A stock split is a corporate action in which a company increases or decreases the number of its shares in the market, usually to make the stock more accessible or to adjust the share structure.
Types of Stock Splits
Forward Stock Split:
In a forward stock split, the company increases the total number of outstanding shares by issuing additional shares to existing shareholders at a fixed ratio (e.g., 2-for-1). The price per share decreases in the same proportion, so the overall value of the company and each shareholder’s investment remain unchanged.
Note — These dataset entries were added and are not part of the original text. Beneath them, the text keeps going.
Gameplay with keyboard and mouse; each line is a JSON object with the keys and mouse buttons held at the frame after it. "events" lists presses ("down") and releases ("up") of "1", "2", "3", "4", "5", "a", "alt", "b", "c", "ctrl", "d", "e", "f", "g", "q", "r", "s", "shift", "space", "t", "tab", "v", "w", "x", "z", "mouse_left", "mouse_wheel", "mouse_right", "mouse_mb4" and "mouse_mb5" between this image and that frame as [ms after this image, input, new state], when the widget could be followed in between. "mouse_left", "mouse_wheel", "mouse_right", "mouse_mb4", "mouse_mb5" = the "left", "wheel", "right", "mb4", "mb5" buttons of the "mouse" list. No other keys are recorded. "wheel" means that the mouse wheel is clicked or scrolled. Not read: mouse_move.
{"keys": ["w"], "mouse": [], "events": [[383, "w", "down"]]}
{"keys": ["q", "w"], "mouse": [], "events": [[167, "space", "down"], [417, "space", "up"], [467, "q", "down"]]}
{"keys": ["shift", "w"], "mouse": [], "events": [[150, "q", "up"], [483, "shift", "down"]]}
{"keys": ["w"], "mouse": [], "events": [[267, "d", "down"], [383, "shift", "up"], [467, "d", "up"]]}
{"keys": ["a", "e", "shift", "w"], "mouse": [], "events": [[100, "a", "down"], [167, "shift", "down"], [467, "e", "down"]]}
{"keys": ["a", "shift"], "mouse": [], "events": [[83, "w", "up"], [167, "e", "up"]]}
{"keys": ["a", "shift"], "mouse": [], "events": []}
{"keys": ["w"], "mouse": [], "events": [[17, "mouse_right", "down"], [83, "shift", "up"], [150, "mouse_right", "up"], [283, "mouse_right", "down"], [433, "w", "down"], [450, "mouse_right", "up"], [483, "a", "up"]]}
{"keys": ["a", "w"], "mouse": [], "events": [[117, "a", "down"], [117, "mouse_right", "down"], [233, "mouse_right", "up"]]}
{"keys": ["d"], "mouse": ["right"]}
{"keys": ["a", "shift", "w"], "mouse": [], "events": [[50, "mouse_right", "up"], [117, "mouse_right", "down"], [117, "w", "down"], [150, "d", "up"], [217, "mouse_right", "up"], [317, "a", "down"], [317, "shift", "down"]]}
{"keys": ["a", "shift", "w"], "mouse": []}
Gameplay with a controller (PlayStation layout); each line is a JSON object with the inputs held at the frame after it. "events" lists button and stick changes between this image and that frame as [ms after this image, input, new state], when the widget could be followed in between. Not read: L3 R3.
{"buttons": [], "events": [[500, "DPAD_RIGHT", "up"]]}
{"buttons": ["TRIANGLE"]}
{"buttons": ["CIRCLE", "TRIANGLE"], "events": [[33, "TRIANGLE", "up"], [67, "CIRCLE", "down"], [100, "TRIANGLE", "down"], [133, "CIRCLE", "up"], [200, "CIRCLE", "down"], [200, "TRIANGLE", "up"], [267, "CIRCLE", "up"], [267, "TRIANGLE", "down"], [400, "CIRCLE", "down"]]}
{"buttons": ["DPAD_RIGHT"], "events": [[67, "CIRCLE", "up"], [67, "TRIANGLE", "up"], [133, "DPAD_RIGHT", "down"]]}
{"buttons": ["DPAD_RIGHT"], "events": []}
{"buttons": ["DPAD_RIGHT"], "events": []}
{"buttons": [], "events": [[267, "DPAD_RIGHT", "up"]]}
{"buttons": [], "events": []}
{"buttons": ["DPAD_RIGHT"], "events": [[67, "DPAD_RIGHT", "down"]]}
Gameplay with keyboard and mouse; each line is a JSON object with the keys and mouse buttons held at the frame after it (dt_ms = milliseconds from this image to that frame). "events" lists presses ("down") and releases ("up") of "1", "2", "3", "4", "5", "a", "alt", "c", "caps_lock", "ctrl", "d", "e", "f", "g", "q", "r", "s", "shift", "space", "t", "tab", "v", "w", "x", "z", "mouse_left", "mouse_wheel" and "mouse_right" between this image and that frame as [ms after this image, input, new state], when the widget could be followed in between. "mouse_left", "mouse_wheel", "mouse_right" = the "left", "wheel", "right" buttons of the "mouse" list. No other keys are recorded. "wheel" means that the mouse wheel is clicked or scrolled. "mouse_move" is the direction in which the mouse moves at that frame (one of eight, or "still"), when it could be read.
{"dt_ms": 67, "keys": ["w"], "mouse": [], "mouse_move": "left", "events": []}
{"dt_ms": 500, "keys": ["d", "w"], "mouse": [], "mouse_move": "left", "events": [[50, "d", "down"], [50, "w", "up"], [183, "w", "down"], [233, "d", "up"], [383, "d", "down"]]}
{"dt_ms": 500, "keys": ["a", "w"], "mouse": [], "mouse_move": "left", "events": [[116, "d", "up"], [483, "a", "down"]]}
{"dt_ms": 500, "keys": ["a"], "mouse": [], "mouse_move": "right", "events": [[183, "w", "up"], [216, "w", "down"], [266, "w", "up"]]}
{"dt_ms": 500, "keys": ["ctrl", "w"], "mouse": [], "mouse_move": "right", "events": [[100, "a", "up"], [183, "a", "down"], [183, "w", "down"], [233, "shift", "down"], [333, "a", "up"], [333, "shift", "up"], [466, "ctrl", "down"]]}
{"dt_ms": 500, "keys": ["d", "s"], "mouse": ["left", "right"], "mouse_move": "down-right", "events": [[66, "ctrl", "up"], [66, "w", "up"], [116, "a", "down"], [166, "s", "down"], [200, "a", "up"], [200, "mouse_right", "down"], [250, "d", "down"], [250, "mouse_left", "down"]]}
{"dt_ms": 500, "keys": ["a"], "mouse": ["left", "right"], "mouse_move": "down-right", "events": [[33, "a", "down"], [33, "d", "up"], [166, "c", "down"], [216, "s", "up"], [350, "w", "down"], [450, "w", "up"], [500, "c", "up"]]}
After a forward split, you’ll own more shares at a lower price per share. If you previously owned 10 shares at $100 each and the company performs a 2-for-1 split, you’ll now own 20 shares at $50 each, keeping the total value of your investments the same.
Reverse Stock Split:
In a reverse stock split, the company reduces the number of outstanding shares by consolidating them. Each existing share is converted into a fraction of a share, and the share price increases in the same proportion. This action does not change the total value of the company or the shareholders’ equity.
After a reverse split, you’ll own fewer shares, but each share will be worth more. For example, if you had 10 shares at $10 each and the company performs a 1-for-2 reverse split, you’ll now have 5 shares at $20 each, keeping the total value unchanged.
After a stock split or reverse stock split, it may take 1-3 business days for these changes to reflect in your shares in Hapi.